= Marginal model =

In statistics, marginal models (Heagerty & Zeger, 2000) are a technique for obtaining regression estimates in multilevel modeling, also called hierarchical linear models.
People often want to know the effect of a predictor/explanatory variable X, on a response variable Y. One way to get an estimate for such effects is through regression analysis.

==Why the name marginal model?==
In a typical multilevel model, there are level 1 & 2 residuals (R and U variables). The two variables form a joint distribution for the response variable ($Y_{ij}$). In a marginal model, we collapse over the level 1 & 2 residuals and thus marginalize (see also conditional probability) the joint distribution into a univariate normal distribution.
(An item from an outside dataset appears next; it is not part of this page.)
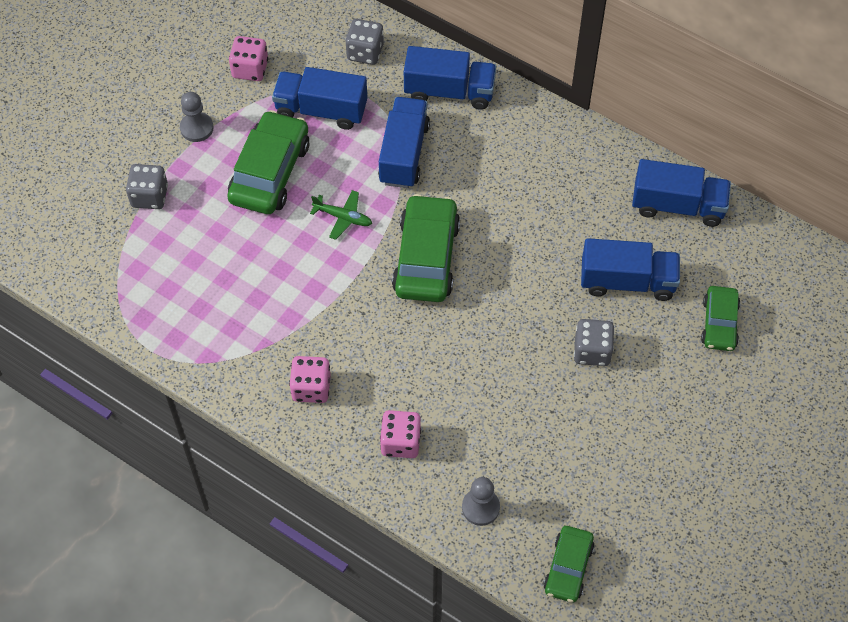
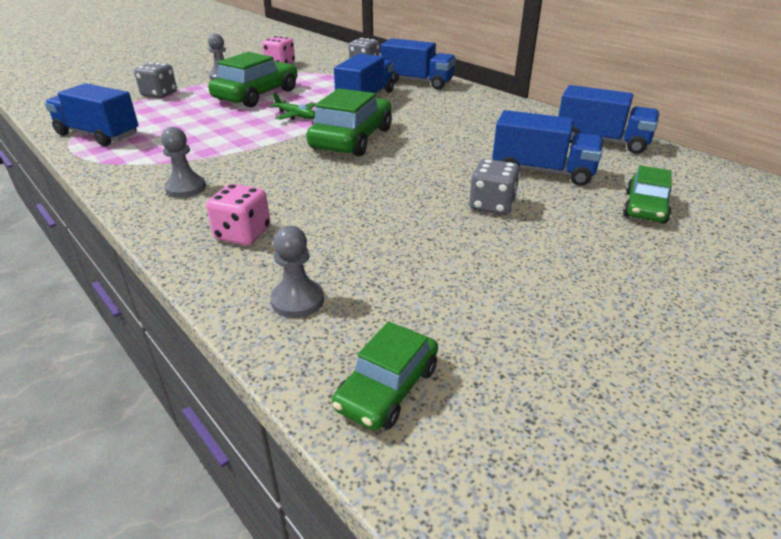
camera: 15 degrees right, 25 degrees down
blue truck [272,67,368,130] -> blue truck moved to [45,83,138,146]
pink dice [289,356,331,403] -> grey pawn [161,127,206,198]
We then fit the marginal model to data.

For example, for the following hierarchical model,

level 1: $Y_{ij} = \beta_{0j} + R_{ij}$, the residual is $R_{ij}$, and $\operatorname{var}(R_{ij}) = \sigma^2$

level 2: $\beta_{0j} = \gamma_{00} + U_{0j}$, the residual is $U_{0j}$, and $\operatorname{var}(U_{0j}) = \tau_0^2$

Thus, the marginal model is,

$Y_{ij} \sim N(\gamma_{00},(\tau_0^2+\sigma^2))$

This model is what is used to fit to data in order to get regression estimates.